-------- The input
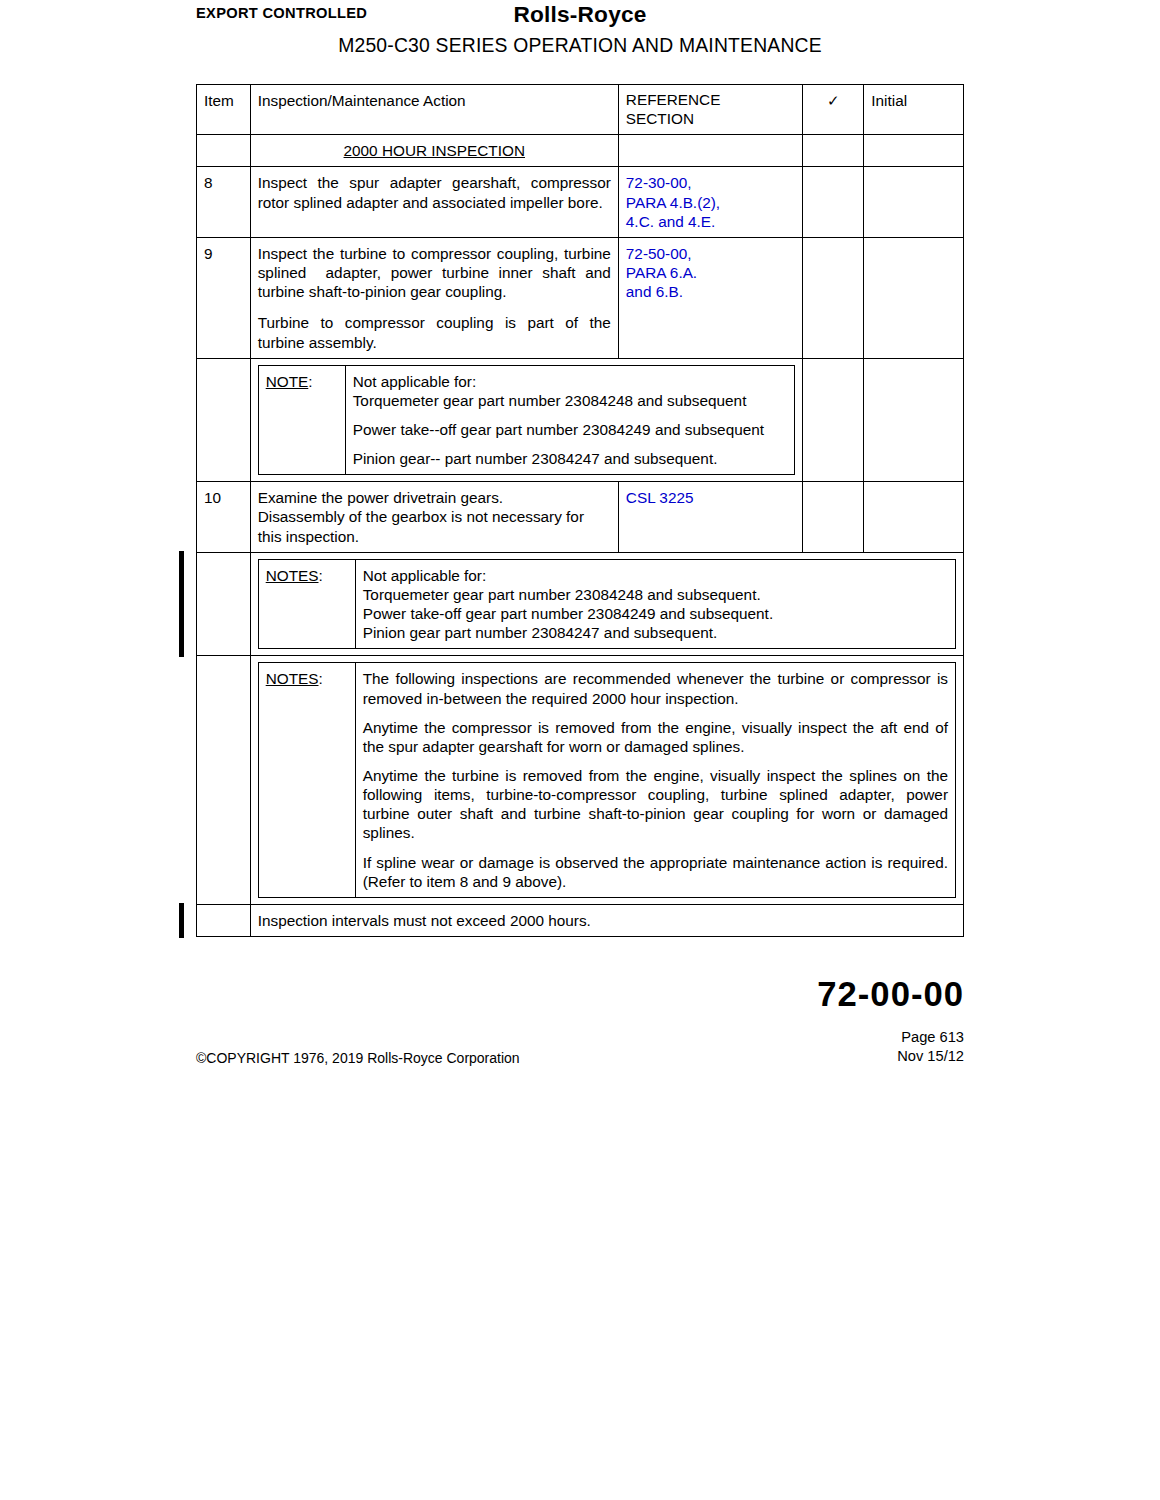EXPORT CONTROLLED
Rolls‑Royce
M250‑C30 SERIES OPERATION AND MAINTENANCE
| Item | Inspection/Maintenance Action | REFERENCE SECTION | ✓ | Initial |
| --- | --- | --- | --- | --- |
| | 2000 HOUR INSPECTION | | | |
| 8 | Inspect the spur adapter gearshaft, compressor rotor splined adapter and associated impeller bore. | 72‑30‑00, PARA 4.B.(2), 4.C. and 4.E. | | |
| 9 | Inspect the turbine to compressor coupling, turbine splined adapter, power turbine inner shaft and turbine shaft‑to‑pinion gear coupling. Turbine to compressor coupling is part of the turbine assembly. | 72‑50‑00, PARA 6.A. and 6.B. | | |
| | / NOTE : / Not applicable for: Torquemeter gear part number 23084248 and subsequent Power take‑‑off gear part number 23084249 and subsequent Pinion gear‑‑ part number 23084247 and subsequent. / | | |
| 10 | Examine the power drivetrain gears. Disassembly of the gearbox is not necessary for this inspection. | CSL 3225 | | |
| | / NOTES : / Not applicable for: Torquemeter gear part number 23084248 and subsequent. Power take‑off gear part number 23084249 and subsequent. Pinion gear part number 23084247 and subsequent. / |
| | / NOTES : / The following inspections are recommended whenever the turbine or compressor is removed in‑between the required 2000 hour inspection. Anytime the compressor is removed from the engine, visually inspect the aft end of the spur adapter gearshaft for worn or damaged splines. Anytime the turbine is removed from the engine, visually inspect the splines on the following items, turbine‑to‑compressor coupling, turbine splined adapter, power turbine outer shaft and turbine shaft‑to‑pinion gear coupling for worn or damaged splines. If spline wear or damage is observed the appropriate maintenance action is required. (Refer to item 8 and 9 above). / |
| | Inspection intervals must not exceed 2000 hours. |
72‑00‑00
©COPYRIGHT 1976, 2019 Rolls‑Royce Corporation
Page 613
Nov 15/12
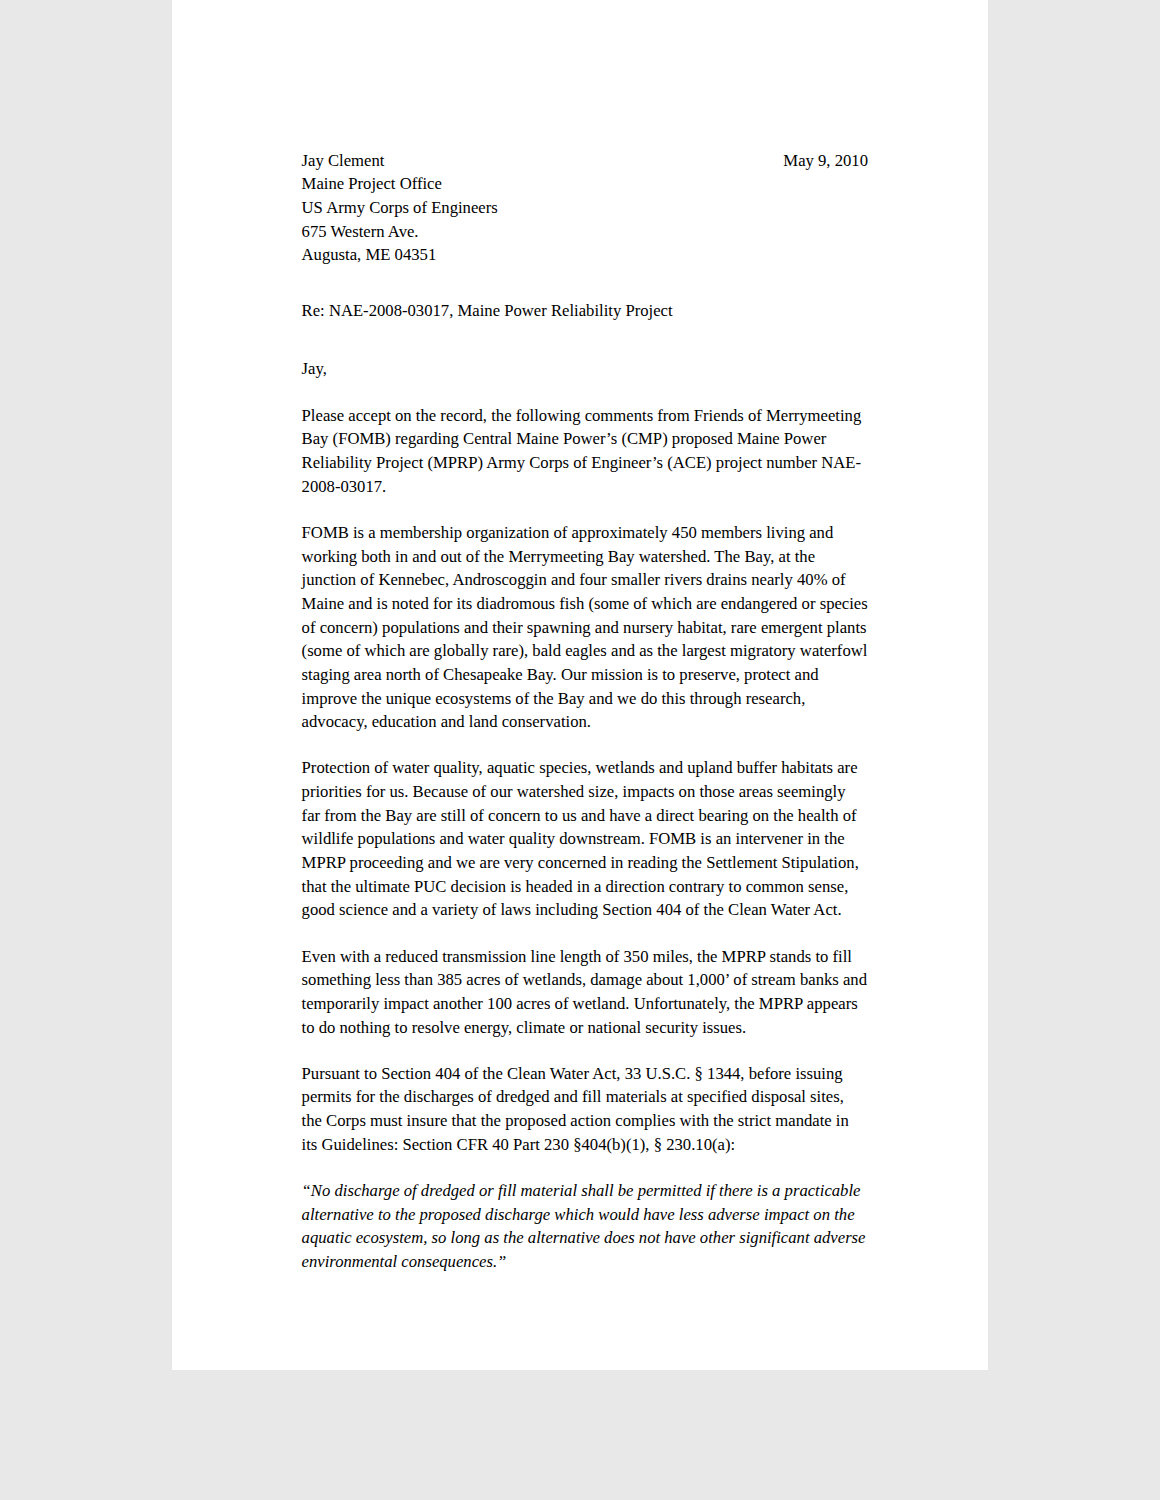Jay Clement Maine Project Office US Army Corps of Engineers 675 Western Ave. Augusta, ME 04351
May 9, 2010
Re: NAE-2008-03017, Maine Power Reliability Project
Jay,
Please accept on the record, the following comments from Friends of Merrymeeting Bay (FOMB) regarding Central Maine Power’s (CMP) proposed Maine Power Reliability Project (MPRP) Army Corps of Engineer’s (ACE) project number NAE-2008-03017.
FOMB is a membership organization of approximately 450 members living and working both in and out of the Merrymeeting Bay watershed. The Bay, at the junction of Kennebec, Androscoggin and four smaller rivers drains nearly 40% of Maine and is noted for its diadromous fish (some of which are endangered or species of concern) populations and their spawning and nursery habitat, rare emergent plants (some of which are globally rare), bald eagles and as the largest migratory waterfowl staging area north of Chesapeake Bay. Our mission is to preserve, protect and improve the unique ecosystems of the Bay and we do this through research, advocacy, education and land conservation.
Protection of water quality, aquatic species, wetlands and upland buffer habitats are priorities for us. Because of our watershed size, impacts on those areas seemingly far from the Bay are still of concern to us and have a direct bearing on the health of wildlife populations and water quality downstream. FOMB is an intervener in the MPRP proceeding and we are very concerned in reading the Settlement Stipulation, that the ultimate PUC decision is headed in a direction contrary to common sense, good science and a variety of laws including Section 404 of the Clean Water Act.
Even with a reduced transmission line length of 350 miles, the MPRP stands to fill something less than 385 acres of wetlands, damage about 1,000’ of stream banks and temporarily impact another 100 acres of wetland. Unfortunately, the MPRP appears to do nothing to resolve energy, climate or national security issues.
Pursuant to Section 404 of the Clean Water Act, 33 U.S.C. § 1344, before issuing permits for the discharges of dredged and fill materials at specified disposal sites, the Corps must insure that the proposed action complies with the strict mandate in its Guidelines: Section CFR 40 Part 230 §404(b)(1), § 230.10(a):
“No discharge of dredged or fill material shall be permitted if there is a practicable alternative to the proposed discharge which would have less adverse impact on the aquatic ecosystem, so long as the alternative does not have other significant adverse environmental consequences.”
----------------
What to produce:
Only lines that include "PARA" belong in the answer; return them from the entries above.

Answer:
| 8 | Inspect the spur adapter gearshaft, compressor rotor splined adapter and associated impeller bore. | 72‑30‑00, PARA 4.B.(2), 4.C. and 4.E. | | |
| 9 | Inspect the turbine to compressor coupling, turbine splined adapter, power turbine inner shaft and turbine shaft‑to‑pinion gear coupling. Turbine to compressor coupling is part of the turbine assembly. | 72‑50‑00, PARA 6.A. and 6.B. | | |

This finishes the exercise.